- Te Whare o Rehua Sarjeant Gallery is 105 years old, heritage-listed and famed for its distinctive 14 metre-high dome and Oamaru stone exterior.
- It is home to a nationally significant collection of more than 9000 items.
- It was closed in 2014 for earthquake strengthening.
- A repair and upgrade cost $70 million.
- The reimagined Sarjeant Gallery adds a west-facing atrium acting as a new entrance linking the original building to the new state-of-the-art Te Pātaka o Tā Te Atawhai Archie John Taiaroa wing.
- The new wing includes climate-controlled storage, exhibition spaces, workshops, photographic studio, classrooms, retail and cafe spaces.
- The design was led by Warren and Mahoney architects, and the new wing incorporates visual narratives developed with Te Kāhui Toi o Tūpoho.
- The overarching concept of kānapanapa, the phenomenon of light from the Whanganui river environment, is embodied in the new architecture.
Te Whare o Rehua Sarjeant Gallery in Whanganui and its shimmering new wing will be unveiled for the first time on Saturday following a $70 million makeover that has been a decade in the making.
The more than 100-year-old neo-classical Sarjeant Gallery, with its distinctive dome and Oamaru stone exterior, was closed for earthquake strengthening in 2014.

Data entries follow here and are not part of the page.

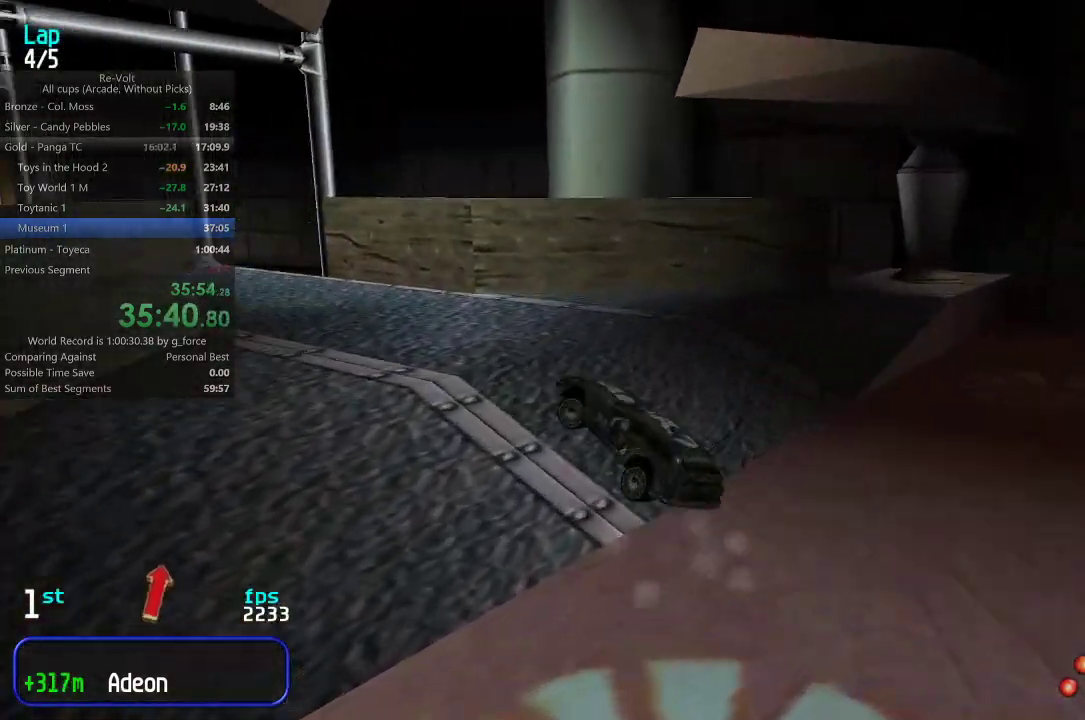
{"keys": ["left", "up"], "events": [[233, "left", "up"], [350, "left", "down"]]}
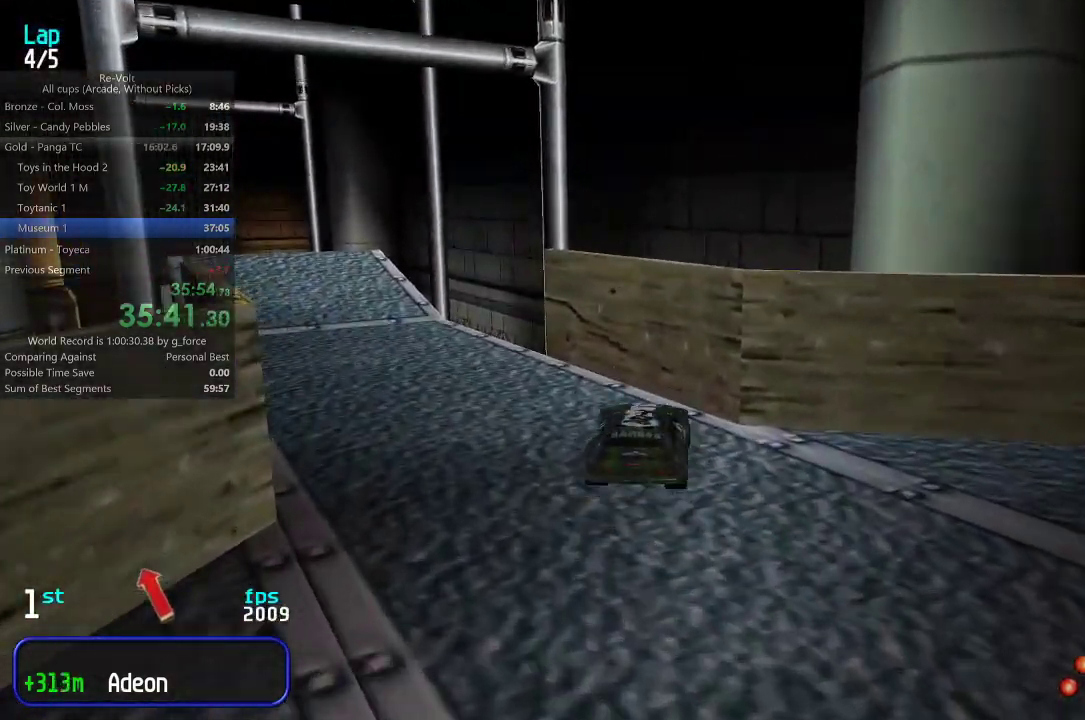
{"keys": ["up"], "events": [[117, "left", "up"], [183, "left", "down"], [283, "left", "up"]]}
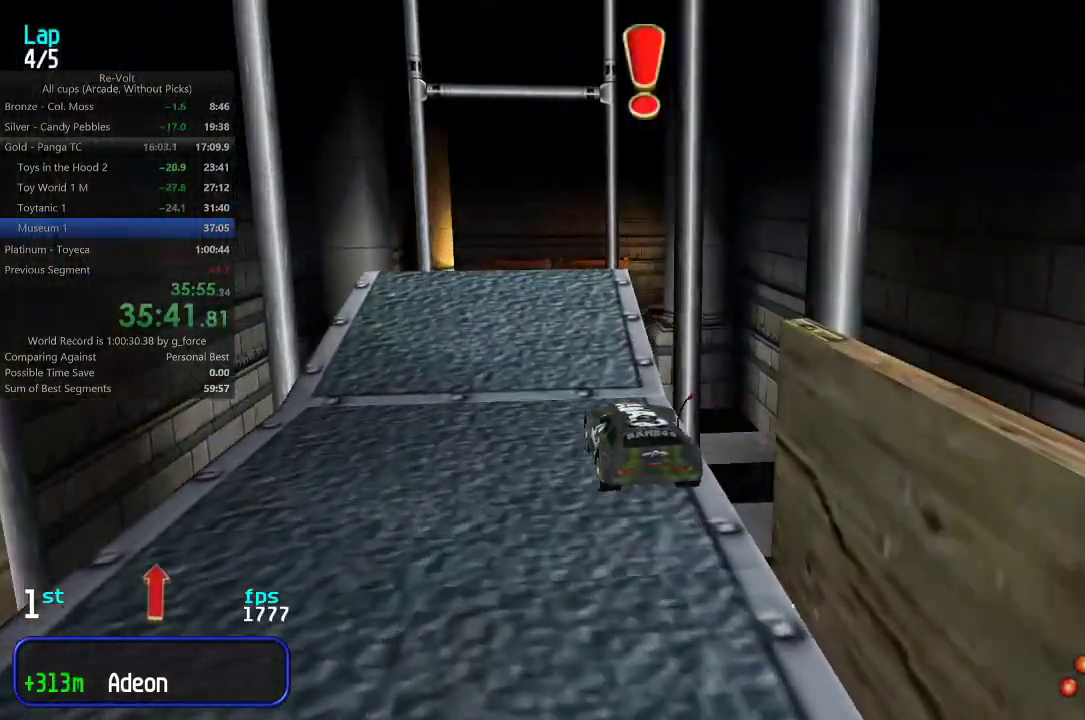
{"keys": ["up"], "events": [[17, "right", "down"], [50, "right", "up"], [217, "left", "down"], [283, "left", "up"], [383, "right", "down"], [483, "right", "up"]]}
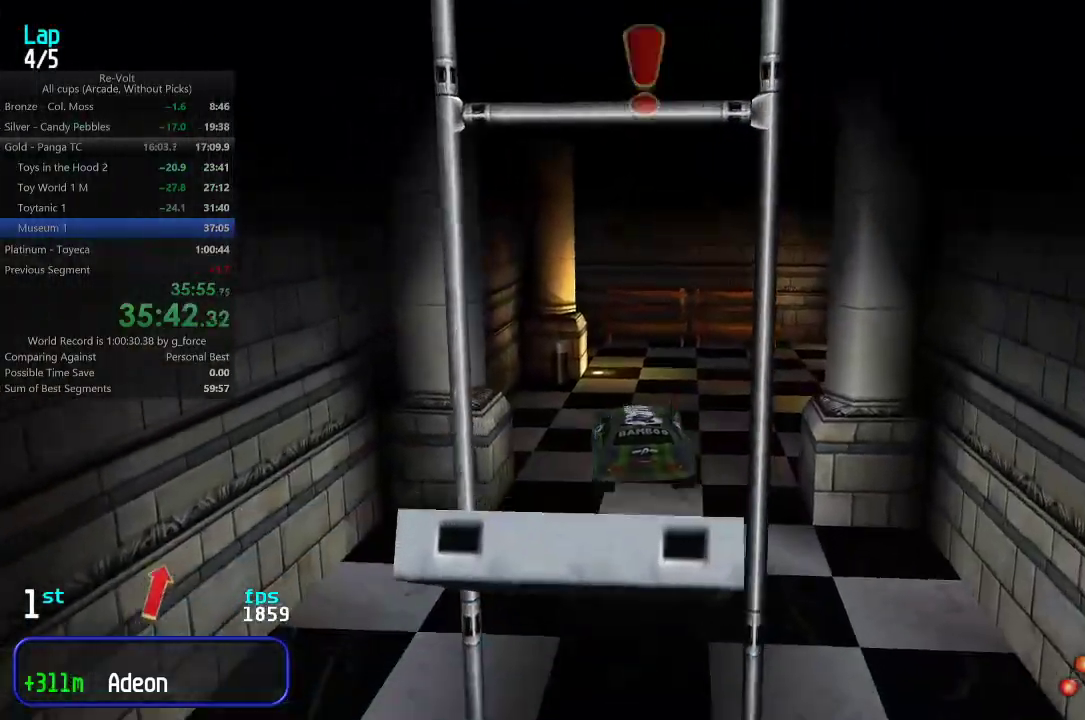
{"keys": ["up"], "events": []}
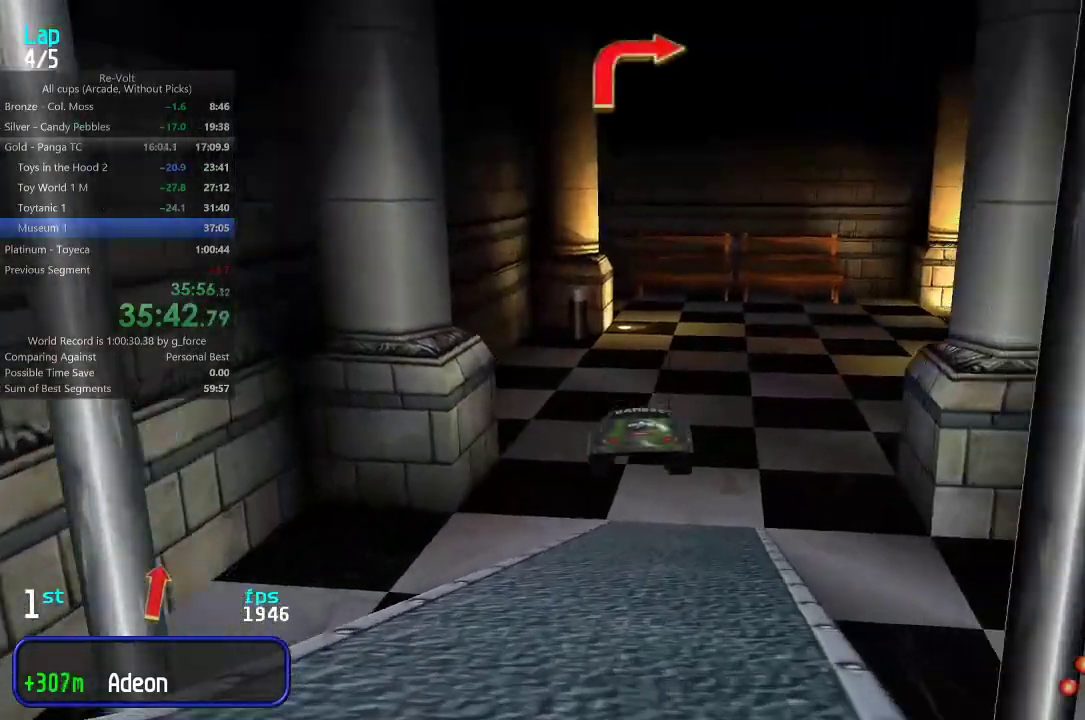
{"keys": ["up"], "events": [[267, "right", "down"], [333, "right", "up"], [383, "right", "down"], [500, "right", "up"]]}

But rather than simply being restored to its former glory, it has been reimagined with the black-granite addition - Te Pātaka o Tā Te Atawhai Archie John Taiaroa - named for Whanganui River rangatira, the late Sir Archie Taiaroa.
The new wing was designed in collaboration with iwi artists to reflect tribal stories.
Te Rūnanga o Tūpoho member John Maihi helped appoint the artists group - Te Kahui Toi - to work with Warren and Mahoney Architects on the design.
"We had to get a theme. We looked at the theme and we looked at kānapanapa as the theme in relationship to the glittering waters or the shimmering waters [of the Whanganui awa].
"So the name pātaka came up. Usually it's a place where you store food, but we what we talked about was it was place where we're storing knowledge."
Gallery director Andrew Clifford said the new building had a deeply embedded cultural narrative.
"So, the weaving, the sort of current that flows through the way that granite is angle, these little metal inserts called tiota that will catch the light at different times very much like shimmering of light on the river and so on.
"There's carved waka in the foyer that connects the two building together to create that continuous flow between them like the umbilical cord that enables the two to co-exist."
The pātaka was also the kind of modern facility necessary to care for the gallery's 9000 artworks.
"Below the gallery spaces in the new building you've got the cafe, shop, event spaces and staff spaces. Below that we've got - so we're sort of doubling and tripling the footprint as we go down underground - back of house spaces, workshops and proper spaces to do conservation work.
"And then projecting out underground on the same footprint again is that [climate controlled] collection store."
The revamped Sarjeant - which now boasts a footprint of 45,000sqm - was paid for via a combination of government grants ($42 million), private donations ($11 million) and a district council contribution of $17 million.
Whanganui mayor Andrew Tripe said the ratepayer investment - 27 percent of the total cost - was worth it.
"We've already seem a number of new galleries open in town and it become a destination with Time Out magazine and National Geographic.
"In addition to that I often talk about taking Whanganui to the world and bringing the world to Whanganui and I believe right now we can stand alone and stand strong as being a global citizen rather than just a regional backwater."
Sarjeant Gallery Trust chair Nicola Williams and her group had raised more than $11 million, which had helped trigger the government contribution to the project.
She said the unveiling would be emotional.
"I'm going to have trouble because so many of our benefactors and unfortunately it's too many to name are not going to be here on the day, but I'm sure they will be swirling around looking down on us and feeling incredibly proud of what's been achieved."
It would also be a poignant moment for Maihi.
"I haven't been through yet. I don't want to see it until it is really open. I know in my mind it will be beautiful.
"I suppose I will get a little bit emotional but I mean to say now it belongs to everybody. Some of our people say it belongs to us, but I say no it belongs to the world. It belongs to the world."
The opening exhibition for the revamped Te Whare o Rehua Sarjeant Gallery - Nō Konei / From Here - will feature existing works and newly commissioned pieces with a connection to Whanganui.